We are seeing exceptionally strange behaviour on our consumption plan Function App please with regards to the following exceptions we are seeing repeatedly:
Microsoft.Azure.EventHubs.RecieverDisconnectedException
(New receiver with higher epoch of '2' is created hence current receiver with epoch '1' is getting disconnected.)System.Net.WebException
(Exception of type 'Microsoft.ServiceBus.Messaging.LeaseLostException' was thrown.)
We get these exceptions whenever we stress the functions i.e. go from 0 to 50,000 events in a matter of moments but they are pegged to the cloud_role matching our Function App.. which would lead me to believe that it is a host error..

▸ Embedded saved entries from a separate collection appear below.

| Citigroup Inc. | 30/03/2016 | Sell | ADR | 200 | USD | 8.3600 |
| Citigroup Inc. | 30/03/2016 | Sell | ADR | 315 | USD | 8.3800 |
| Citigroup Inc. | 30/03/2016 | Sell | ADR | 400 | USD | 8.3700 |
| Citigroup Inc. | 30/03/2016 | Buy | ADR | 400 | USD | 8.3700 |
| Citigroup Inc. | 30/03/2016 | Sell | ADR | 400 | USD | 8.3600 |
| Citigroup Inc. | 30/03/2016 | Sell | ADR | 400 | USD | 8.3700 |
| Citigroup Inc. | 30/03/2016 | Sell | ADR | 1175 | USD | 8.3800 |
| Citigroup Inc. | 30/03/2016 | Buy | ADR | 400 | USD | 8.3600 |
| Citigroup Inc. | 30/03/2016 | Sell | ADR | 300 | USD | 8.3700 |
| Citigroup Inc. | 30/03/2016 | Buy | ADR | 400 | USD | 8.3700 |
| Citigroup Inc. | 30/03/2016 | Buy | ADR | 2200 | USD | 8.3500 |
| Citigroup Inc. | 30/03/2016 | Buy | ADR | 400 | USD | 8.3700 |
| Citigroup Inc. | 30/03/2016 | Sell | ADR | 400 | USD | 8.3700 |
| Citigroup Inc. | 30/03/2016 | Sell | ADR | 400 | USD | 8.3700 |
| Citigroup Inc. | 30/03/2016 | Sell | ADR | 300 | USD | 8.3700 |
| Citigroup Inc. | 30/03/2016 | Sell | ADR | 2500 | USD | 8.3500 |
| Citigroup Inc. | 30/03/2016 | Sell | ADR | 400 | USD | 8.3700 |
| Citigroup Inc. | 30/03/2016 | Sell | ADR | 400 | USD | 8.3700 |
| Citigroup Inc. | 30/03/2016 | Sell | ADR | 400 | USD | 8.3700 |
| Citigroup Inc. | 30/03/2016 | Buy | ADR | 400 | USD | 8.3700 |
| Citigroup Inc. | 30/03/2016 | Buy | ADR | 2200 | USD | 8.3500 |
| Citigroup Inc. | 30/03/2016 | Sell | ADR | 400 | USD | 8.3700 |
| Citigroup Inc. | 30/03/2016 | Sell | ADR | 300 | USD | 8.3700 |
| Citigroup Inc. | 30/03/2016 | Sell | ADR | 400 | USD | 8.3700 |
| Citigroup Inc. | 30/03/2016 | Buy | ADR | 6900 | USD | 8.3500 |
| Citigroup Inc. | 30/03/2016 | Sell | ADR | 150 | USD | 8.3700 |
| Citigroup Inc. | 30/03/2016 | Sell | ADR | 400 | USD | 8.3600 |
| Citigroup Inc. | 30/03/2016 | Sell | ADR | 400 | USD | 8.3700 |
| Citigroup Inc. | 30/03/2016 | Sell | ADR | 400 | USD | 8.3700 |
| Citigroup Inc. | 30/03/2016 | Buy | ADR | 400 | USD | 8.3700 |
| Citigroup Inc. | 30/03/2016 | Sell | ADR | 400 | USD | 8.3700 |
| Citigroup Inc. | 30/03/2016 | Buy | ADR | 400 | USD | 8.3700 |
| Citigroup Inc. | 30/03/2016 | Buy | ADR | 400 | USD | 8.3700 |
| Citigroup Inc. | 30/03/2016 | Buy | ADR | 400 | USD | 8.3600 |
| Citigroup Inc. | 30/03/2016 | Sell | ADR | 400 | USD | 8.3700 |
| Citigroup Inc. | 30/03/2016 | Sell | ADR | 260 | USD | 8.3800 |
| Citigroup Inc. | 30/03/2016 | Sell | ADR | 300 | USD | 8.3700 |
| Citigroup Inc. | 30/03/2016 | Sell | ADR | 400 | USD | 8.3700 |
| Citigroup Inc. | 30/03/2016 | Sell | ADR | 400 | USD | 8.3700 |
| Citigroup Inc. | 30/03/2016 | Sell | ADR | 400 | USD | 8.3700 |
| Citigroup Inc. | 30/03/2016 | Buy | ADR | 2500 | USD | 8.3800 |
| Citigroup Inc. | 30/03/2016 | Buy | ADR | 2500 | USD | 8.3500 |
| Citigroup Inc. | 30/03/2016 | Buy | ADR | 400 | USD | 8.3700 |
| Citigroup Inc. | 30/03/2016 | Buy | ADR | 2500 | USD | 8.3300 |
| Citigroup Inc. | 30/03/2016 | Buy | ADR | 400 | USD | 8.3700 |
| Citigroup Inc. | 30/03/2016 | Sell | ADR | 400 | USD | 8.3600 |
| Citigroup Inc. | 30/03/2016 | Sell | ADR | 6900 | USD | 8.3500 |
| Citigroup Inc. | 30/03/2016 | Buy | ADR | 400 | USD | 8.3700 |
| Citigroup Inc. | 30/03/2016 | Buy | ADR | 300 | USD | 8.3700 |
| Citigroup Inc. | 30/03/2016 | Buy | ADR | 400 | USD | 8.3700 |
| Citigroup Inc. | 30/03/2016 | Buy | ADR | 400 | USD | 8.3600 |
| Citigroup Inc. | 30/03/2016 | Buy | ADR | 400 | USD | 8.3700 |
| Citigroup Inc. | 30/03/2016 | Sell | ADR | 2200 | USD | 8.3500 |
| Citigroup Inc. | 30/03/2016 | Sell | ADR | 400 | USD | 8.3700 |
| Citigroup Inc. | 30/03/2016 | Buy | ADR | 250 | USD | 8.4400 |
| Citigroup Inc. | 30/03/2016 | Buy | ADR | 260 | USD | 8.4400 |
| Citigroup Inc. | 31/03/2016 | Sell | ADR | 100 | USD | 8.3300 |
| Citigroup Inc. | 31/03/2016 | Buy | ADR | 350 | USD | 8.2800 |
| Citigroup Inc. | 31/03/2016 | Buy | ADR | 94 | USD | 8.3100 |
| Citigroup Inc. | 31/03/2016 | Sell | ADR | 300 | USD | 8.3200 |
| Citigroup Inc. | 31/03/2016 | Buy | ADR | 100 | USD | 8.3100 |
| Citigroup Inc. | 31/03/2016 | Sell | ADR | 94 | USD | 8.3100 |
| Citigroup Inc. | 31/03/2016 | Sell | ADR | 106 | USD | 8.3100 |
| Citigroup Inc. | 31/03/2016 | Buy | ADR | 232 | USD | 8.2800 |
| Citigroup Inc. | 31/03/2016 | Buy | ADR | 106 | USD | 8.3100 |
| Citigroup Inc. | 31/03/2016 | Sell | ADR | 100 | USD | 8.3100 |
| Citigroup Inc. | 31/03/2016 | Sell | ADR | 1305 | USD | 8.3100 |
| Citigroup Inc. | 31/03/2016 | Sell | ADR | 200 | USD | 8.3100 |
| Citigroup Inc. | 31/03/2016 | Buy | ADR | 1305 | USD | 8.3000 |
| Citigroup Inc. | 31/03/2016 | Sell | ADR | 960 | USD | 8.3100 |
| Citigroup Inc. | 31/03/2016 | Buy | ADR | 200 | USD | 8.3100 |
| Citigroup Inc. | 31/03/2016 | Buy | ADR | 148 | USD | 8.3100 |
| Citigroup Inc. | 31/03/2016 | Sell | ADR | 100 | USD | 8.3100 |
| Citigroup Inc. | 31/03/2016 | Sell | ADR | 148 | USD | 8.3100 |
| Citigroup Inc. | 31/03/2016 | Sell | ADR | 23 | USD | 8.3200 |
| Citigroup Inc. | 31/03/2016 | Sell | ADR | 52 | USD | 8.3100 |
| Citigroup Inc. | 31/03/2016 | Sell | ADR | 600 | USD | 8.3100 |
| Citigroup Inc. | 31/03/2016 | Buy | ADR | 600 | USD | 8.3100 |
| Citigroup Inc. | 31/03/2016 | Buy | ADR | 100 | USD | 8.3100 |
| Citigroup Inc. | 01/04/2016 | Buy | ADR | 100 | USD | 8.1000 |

Reading various doco i.e. (https://docs.microsoft.com/en-us/azure/event-hubs/event-hubs-features), i think i understand how the EventHub receiver is meant to be working [but honestly i am reading between the lines as it's quite unclear] in that for my one receiver relies on a consumer group to manage reading batches of messages from the EventHub partitions (of which i am using 32).
My hypothesis was that under load, there were too many function instances for the single consumer group to 'cope' with, and it was simply repeatedly switching out the leases of partitions... however, in my testing scenario, i removed all logic from functions apart from relaying messages between event hubs, and the errors persisted even with only 4 partitions on the EventHub
In a desperate bid to see if was resolved in later versions, i mocked up exactly the same functionality in Functions v2, and receive what i assume is .net core equivalent..

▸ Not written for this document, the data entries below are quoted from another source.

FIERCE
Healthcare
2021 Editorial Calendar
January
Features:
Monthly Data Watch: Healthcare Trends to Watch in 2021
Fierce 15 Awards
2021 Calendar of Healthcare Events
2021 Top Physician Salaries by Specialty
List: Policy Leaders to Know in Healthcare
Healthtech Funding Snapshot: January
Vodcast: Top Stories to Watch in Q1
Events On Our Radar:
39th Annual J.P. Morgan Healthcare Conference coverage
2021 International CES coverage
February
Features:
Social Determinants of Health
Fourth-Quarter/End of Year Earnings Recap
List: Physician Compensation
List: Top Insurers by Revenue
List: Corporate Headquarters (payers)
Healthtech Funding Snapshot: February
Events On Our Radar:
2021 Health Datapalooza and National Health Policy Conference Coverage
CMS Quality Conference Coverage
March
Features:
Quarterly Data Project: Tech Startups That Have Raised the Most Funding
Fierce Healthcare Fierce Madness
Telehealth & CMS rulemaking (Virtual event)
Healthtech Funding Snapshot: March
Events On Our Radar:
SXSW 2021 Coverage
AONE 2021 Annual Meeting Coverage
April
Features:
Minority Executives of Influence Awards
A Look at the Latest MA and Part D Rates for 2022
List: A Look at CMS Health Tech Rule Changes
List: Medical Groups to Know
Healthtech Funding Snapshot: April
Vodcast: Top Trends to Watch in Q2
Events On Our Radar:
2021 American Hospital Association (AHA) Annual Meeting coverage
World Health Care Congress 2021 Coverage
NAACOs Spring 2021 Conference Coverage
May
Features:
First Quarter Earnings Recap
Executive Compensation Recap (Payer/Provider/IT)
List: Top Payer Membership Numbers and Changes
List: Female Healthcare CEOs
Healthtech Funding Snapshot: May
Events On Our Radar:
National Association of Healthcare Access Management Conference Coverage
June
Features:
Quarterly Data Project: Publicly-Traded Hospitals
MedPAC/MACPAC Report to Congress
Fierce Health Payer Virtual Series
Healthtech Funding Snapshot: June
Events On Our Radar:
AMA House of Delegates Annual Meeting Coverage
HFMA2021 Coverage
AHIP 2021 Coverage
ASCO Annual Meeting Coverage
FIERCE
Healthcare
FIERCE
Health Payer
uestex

Microsoft.Azure.EventHubs.RecieverDisconnectedException
(New receiver with higher epoch of '2' is created hence current receiver with epoch '1' is getting disconnected.)Microsoft.WindowsAzure.Storage.StorageException
(The lease ID specified did not match the lease ID for the blob.)System.ArgumentOutOfRangeException
(Ignoring out of date checkpoint with offset 1184072/sequence number 1038 because..)
So, can someone please
- explain what on earth is actually going on under the covers
- help me to suppress these, if they are not actual 'real' errors, and they are just the host managing things...
These exceptions are really annoying because it makes it quite tricky to actually see genuine un-handled exceptions.